POL242 LAB MANUAL: EXERCISE 5B

ANOVA (One-Way)

PURPOSE

Understand the null hypothesis in terms of Type I and Type II errors
Learn how to perform and interpret an ANOVA test for significance

MAIN POINTS

Types of Error, the null hypothesis and statistical significance

Researchers often distinguish Type I and II errors.
Type I occurs when we conclude that there is a relationship between two variables when there is actually none (a false positive).
Type II occurs when we conclude that there is no relationship between two variables when one exists in reality (a false negative).

		REALITY
		No Relationship	Relationship
ANALYTICAL CONCLUSION	No Relationship	a	Type II Error
ANALYTICAL CONCLUSION	Relationship	Type I Error	a

Researchers routinely take as the basis for their work the null hypothesis of no relationship between variables.
Measures of significance are used to rule out the null hypothesis and avoid making Type I errors.
A significance or probability level indicates the percentage chance of making a Type I Error.
Probabilities of .05 and less are conventionally taken as grounds for ruling out the null hypothesis and concluding a relationship does exist.

One-way ANOVA

ANOVA: ANalysis Of VAriance.
Like a T-test, Anova is used to see whether the mean of the dependent variable differs across categories of an independent (group) variable.
The independent variable used in an ANOVA test can have 3 or more categories and may be nominal or ordinal.
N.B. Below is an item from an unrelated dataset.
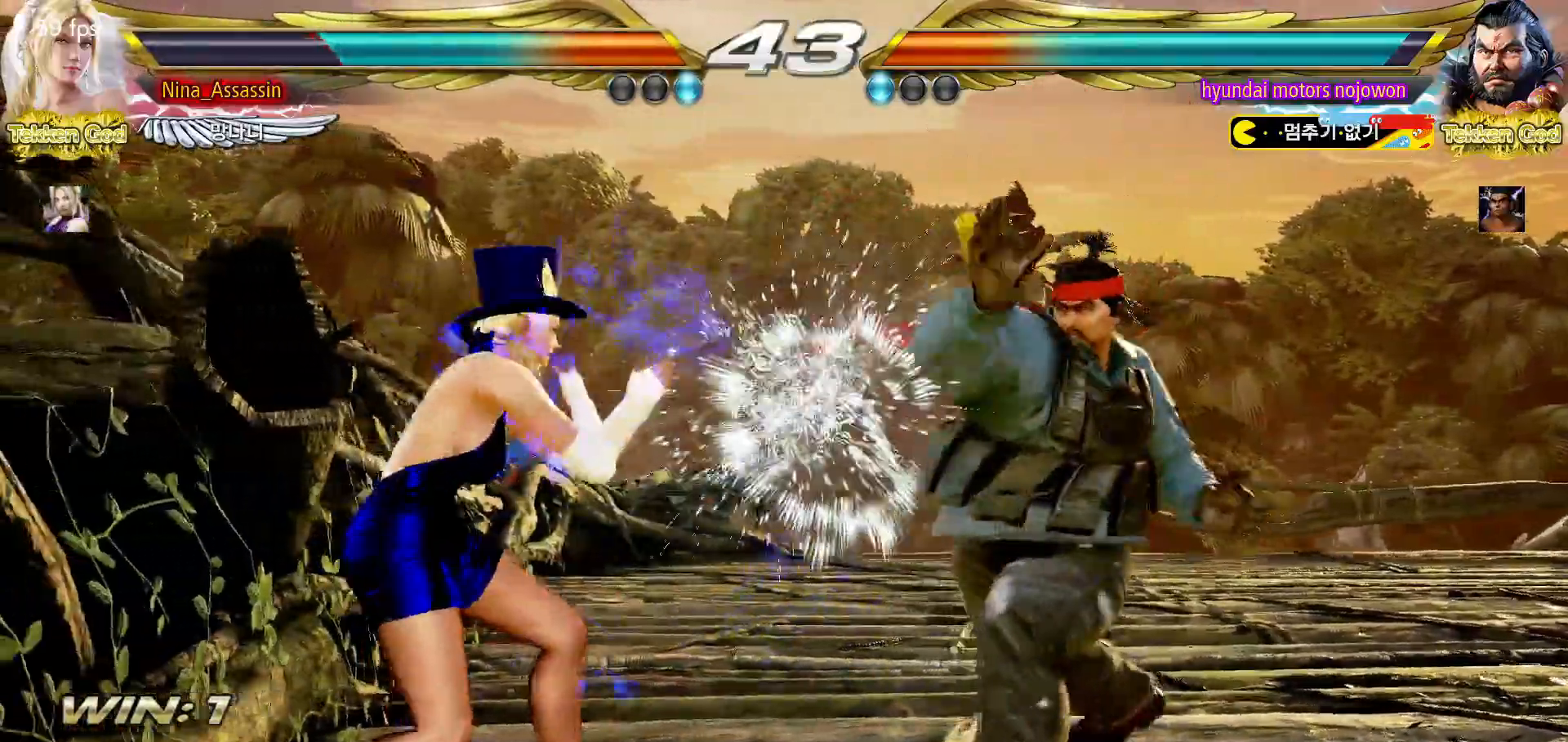
{"dt_ms": 500, "buttons": ["CIRCLE"], "left_stick": "down-left", "events": [[133, "left_stick", "down-left"], [433, "CIRCLE", "down"]]}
The dependent variable is ideally an interval variable, but can also be ordinal, particularly with many values.
Anova produces an F statistic which like T measures the ratio of between-group variance to within-group variance.
The higher the value of F, the more likely the difference between the means is significant, i.e., not due to chance.
Again like T scores, an F score is compared to a probability distribution to arrive at the probability (p) value.
Probability levels for F are interpreted in the same way as those for T.

INSTRUCTIONS

Select a dataset and hypothesize a relationship between two appropriate variables

e.g., Political ideology (dependent) varies according to the geographic region (group) in which an individual resides.
The independent (group) variable is preferably nominal, although it can be ordinal.
The dependent variable should ideally be interval, although you can use an ordinal variable with multiple categories.

Use Webstats to perform Frequency runs for each of the variables to identify missing values and recodes. For the group variable, make note of the lowest and the highest relevant value.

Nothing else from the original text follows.